Dem morbiden Charme der Stadt nahezu verfallen scheint Friedrich Nehrlich gewesen zu sein. Geboren 1807 in Erfurt, kam er nach dem frühen Tod seines Vaters 1815 zu einem Onkel nach Hamburg. Der erkannte bald die künstlerische Begabung des Jungen. Ersten Zeichenunterricht bekam er unter anderem von einem weiteren Onkel, Heinrich Joachim Herterich, der ihn später auch als Lehrling in seine lithographische Werkstatt aufnahm. Die Bekanntschaft mit dem Mäzen Freiherr Karl Friedrich von Rumohr sollte für den jungen Nehrlich weitreichende Folgen haben. Er wurde 1823 Schüler von Rumohr und begleitete diesen 1827 auf eine ausgedehnte Reise, die sie über Weimar, wo Nehrlich Goethe kennen lernte, schließlich nach Italien führte. Nach Rom reiste Nehrlich Ende 1828 allein weiter, um vorerst dort zu bleiben. Der Erfurter war derart von Italien begeistert, dass er in diesem Jahr seinen Namen in „Nerly“ änderte. Ende Oktober 1835 ließ der Künstler sich dann in Venedig nieder und etablierte sich bald in der dortigen Kunstszene. Er wurde Ehrenmitglied der Akademie zu Venedig und zum Professor ernannt. In der Lagunenstadt fand der Erfurter die Motive, mit denen er weltweit bekannt wurde. „Unermüdlich skizzierend und aquarellierend eignete sich Nerly ein auf Architektur und Staffagefiguren konzentriertes Motivrepertoire an, das als Grundlage für seine Gemälde und für großformatige, sorgfältig durchgearbeitete Aquarelle von bildhaftem Anspruch diente“, schreibt Ursula Merkel im Begleitbuch zur Ausstellung (Michael Imhoff Verlag, 29,95 Euro).

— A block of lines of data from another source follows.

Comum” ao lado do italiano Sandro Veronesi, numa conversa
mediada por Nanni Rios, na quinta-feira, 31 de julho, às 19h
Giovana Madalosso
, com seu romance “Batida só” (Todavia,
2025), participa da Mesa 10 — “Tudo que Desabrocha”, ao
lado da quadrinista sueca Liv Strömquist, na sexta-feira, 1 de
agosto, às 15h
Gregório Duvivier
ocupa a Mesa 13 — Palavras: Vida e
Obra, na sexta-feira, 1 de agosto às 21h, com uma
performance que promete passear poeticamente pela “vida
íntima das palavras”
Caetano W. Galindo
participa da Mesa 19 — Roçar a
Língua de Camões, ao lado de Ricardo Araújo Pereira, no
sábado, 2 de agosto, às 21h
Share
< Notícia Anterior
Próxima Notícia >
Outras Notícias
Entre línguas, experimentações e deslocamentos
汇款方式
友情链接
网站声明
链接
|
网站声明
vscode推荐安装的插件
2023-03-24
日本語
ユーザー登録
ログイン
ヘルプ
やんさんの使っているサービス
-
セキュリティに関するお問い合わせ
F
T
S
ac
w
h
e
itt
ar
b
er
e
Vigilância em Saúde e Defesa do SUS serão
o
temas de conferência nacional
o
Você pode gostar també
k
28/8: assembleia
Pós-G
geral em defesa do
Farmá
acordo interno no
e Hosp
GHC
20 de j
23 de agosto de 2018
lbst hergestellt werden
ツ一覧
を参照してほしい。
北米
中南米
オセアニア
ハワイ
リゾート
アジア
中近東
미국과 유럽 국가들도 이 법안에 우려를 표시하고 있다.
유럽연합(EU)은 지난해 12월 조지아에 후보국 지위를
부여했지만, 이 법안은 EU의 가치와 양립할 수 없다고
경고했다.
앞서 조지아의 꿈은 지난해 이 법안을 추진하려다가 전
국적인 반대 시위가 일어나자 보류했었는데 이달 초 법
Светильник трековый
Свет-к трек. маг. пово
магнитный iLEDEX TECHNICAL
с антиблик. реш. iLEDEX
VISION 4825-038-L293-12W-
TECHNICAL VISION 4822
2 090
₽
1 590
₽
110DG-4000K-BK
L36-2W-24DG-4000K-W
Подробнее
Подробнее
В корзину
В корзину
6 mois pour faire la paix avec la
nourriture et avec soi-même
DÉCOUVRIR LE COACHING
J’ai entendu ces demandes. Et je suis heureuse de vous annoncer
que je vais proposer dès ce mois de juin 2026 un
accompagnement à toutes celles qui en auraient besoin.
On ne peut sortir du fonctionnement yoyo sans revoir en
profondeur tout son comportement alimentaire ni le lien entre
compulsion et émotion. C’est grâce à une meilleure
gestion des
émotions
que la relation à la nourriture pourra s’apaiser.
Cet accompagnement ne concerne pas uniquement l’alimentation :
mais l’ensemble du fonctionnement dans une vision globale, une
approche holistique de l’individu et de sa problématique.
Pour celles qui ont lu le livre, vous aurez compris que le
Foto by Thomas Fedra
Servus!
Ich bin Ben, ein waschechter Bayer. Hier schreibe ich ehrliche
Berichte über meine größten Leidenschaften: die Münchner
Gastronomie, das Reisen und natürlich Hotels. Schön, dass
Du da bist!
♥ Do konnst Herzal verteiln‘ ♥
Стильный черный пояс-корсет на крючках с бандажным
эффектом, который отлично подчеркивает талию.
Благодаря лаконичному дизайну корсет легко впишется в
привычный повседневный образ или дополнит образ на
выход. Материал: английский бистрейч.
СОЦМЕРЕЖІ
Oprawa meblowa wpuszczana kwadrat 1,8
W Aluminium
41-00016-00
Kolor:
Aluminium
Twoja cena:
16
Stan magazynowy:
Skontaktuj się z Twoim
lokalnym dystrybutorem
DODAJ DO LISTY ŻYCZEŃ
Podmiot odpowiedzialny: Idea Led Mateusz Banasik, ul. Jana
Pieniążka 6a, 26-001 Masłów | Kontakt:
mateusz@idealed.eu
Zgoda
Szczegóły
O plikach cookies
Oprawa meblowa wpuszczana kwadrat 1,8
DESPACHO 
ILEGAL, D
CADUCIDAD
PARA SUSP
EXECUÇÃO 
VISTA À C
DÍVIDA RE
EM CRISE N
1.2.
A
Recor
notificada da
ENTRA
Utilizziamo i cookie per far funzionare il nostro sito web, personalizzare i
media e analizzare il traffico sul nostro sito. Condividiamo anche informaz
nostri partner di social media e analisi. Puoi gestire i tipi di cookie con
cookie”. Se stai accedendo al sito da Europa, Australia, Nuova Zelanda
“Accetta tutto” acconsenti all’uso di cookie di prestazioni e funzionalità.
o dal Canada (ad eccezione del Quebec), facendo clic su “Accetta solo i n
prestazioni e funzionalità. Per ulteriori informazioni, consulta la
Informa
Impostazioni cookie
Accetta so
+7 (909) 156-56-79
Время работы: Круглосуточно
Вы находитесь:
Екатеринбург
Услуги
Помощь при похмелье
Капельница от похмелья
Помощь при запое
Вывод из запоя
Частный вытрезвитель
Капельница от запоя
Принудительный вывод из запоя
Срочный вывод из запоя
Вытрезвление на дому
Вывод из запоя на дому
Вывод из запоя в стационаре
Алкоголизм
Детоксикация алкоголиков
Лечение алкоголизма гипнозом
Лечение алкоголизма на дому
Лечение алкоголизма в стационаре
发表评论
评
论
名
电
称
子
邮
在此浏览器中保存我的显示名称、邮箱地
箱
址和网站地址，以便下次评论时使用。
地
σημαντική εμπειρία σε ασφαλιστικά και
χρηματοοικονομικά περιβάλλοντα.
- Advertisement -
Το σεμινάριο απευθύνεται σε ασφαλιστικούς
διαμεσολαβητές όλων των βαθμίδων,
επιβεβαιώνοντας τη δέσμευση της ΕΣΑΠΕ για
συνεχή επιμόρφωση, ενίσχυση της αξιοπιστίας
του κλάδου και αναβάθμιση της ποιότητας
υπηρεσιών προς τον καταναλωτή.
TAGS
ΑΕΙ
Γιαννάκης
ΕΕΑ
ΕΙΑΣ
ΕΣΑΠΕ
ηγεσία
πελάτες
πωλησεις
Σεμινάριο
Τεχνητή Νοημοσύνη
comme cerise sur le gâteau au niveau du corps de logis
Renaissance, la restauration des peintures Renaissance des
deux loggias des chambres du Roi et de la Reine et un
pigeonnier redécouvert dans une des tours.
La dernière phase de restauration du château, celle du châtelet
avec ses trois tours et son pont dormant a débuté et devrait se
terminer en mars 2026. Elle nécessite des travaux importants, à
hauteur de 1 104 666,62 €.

Die Italiensehnsucht des Nordens bereitete Nerly das Feld, so dass er als „Porträtist Venedigs“ bald gut davon leben konnte. Neben einzelnen Gebäuden interessierten ihn auch die aus den unterschiedlichen Epochen stammenden Fassaden. Sein Herz hing zweifellos an Venedig und so empörte er sich über die rasant fortschreitenden Modernisierungsmaßnahmen seiner Zeit. 1858 schrieb er: „Mit der Sucht und Schönheitswut die Städte anziehender zu machen, kömmt allenthalben ein theuers Leben, besonders auf Kosten des fremden Publicums bei modernen Städten, wo dem zugleich aber doch wenigstens auch die Comforts sich verbessern, geht das noch an, wo durch jeden Schritt Modernisierung die Schönheit dieser einzigen Stadt immer mehr zu Grunde gerichtet wird, ist es … würklich schmerzhaft, den sogenannten fortschreitenden Zeitgeist sich breit machen zu sehen…“ Nerlys Darstellungen von Venedig aus dem 19. Jahrhundert sind somit auch ein wertvolles Zeugnis der alten Architektursubstanz.

Seine Kunden fand Nerly sogar in höchsten Kreisen. So verlieh ihm der König von Württemberg 1852 als Anerkennung und Dank das Ritterkreuz 1. Klasse des Ordens der Württembergischen Krone, mit dem der persönliche Adel verbunden war. Nach dem Tod Friedrich Nerlys 1878 in Venedig gelangte der künstlerische Nachlass nach Erfurt. Damit wurde der Grundstein für die Gemäldegalerie im Angermuseum der Landeshauptstadt gelegt.      Silke Osman

Die Ausstellung ist in der Städtische Galerie in der Reithalle Paderborn, Schloss Neuhaus, bis zum 3. Juli dienstags bis sonntags von 10 bis 18 Uhr zu sehen, feiertags geöffnet.